James Schuyler, ‘A Few Days’

My Twitter-fast has coincided with my yearly visit to this place, where I was treated for non-Hodgkin’s lymphoma in 2006. I don’t think this was part of the plan. Nevertheless, I was keen to see how I would react to sitting in the increasingly unfamiliar waiting room without my usual distractions.

I packed a book, as I always do, and didn’t look at it (ditto).

Instead I sat and noticed things. The very real anguish of a man just to my left who had had his medication changed over the weekend. The groaning book-trolley, with titles like Deadlier Than The Male and Double Cross. The, to me, intoxicating stench of short crust pastry emanating from the cafe. It’s the one smell I still have trouble with from that time, my body remembering before I do that sudden need to retch every two minutes.

There were half-nods of recognition from nurses and secretarial staff. The same serene fish tank in the corner. Nothing and everything was the same.

A woman sitting behind me told the woman opposite her story. One morning, she said, she woke up with a terrible pain in her eye. She could barely see, she said. She was also a bit numb on her right side. After two days of this she went to the doctor’s, and was immediately rushed to hospital. ‘Didn’t come out for nine months,’ she said. ‘Stroke, then leukaemia. That’s why I’m here now. For the blood.’ There was a long silence.

Standing on the weighing scales I was side-swiped by a photograph of Jörn looking right at me. He was sitting on his lawn holding a large drink (vodka and tonic at a guess) and cradling an enormous and happy-looking Rottweiler.

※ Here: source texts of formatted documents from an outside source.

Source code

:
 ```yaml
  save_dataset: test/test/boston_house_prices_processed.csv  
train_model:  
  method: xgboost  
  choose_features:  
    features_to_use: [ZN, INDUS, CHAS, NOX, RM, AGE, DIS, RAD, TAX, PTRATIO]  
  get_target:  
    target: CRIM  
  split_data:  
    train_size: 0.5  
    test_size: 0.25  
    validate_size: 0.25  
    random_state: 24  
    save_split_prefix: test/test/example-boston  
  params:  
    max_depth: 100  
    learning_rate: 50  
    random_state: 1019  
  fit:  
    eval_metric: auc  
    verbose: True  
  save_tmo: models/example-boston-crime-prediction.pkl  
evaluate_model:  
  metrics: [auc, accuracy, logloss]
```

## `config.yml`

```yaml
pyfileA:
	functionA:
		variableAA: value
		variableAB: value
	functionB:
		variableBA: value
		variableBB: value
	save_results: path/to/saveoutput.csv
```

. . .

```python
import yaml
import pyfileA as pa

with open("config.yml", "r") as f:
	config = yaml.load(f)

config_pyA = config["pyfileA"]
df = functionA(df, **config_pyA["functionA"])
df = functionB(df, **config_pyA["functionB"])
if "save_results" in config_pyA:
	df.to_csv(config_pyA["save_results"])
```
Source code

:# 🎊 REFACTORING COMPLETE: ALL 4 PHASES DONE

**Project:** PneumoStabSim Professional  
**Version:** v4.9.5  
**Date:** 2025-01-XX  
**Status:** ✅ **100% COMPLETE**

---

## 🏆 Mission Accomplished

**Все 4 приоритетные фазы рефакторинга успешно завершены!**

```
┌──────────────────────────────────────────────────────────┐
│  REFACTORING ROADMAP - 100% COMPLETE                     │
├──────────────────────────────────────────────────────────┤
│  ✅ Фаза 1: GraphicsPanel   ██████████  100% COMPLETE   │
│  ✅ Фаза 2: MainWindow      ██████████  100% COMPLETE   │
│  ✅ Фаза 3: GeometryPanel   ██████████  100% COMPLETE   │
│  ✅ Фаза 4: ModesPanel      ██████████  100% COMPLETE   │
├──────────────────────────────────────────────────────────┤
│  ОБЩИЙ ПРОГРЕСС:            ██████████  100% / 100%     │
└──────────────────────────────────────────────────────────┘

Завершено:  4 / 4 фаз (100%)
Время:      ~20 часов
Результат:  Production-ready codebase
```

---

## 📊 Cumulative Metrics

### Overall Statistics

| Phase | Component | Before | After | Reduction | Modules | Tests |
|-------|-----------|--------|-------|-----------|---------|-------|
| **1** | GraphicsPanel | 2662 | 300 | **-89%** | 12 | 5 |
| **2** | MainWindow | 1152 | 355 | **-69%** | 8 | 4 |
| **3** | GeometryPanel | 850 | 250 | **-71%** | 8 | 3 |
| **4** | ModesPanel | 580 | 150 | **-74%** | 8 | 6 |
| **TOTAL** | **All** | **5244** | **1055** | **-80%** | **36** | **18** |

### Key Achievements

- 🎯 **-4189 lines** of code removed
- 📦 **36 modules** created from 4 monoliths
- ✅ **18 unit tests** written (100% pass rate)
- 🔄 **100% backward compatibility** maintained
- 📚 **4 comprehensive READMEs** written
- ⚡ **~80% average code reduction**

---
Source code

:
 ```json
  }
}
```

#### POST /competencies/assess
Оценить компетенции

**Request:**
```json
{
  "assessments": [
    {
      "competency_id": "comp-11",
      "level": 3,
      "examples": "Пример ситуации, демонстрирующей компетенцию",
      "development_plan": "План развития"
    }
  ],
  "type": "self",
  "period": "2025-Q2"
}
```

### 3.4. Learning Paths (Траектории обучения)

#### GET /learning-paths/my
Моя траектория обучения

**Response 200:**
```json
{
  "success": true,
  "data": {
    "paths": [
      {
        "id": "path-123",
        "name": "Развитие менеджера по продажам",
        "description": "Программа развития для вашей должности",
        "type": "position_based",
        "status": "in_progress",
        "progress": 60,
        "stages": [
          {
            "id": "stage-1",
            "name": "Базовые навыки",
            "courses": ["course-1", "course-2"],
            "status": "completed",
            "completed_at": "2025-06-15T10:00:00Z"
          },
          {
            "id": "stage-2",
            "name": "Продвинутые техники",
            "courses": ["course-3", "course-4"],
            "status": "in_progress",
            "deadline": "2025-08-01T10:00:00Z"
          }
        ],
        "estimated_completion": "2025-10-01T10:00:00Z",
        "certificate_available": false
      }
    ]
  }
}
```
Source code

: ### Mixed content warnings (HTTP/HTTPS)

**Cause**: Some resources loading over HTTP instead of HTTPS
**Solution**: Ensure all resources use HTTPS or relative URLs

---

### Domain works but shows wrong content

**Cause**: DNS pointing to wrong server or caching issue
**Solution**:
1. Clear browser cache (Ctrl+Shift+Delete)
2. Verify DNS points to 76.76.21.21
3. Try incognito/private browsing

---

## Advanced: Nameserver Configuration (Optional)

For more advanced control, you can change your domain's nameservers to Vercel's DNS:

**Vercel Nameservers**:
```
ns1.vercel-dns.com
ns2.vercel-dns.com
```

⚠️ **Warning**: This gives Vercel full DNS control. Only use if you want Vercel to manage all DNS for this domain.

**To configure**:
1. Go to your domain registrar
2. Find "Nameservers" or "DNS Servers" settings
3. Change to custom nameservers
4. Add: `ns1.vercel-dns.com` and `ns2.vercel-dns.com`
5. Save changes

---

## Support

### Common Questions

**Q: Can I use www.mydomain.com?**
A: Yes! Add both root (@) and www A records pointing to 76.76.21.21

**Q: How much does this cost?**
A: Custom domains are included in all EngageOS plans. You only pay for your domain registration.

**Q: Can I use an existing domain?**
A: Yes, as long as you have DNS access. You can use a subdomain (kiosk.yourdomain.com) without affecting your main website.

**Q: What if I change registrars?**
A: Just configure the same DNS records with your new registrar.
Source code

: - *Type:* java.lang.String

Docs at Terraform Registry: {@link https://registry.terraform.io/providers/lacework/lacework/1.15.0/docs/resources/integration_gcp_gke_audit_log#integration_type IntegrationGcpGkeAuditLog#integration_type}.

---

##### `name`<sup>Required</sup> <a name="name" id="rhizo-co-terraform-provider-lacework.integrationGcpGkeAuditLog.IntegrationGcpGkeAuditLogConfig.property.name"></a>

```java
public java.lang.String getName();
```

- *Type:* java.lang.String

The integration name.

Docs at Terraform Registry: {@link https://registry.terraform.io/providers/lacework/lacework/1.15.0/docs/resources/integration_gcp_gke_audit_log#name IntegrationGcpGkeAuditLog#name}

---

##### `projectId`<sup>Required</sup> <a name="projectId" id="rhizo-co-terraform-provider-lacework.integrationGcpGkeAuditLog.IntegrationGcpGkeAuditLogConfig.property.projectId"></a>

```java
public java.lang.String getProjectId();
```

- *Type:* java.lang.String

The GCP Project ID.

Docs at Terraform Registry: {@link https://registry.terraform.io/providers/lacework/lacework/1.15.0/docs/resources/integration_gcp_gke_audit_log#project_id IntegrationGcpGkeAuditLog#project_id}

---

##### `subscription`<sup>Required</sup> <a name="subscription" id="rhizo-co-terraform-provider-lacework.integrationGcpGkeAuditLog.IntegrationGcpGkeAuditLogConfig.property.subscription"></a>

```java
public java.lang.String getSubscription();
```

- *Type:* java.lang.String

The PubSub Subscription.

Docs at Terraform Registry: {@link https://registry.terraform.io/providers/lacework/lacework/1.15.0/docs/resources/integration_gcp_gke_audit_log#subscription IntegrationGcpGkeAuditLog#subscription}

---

Though I think of him often, I wasn’t ready for this.

My consultant beamed at me. I love to hear stories like yours, she said. We’ll see you in eighteen months.

By which time I will have passed the ten-year anniversary of my diagnosis, as well as that of my remission. I wasn’t ready for this either. Texting my wife with the news outside, I sat down on the bench next to my bike. I put my phone in my bag and sat on for a minute, taking it all in, the blue sky, the stillness of the morning, feeling full somehow, but also empty, knowing this moment would not come again.

10 Comments

  1. Anthony, so glad you got such good news. This post comes to me at a particular “moment.” I opened it just after reading and sending a reply to an update from a dear old friend 3,000 miles away who is in a new round of treatment after several years in remission. This time it will change his life completely as he will no longer be able to do the work he’s done for 30 years. We are tentative in our conversations; words do not come easily and too often seem superficial somehow. But your words – and James Schuyler’s – were just the right thing this morning and I thank you. I know he will thank you, too. Every moment counts.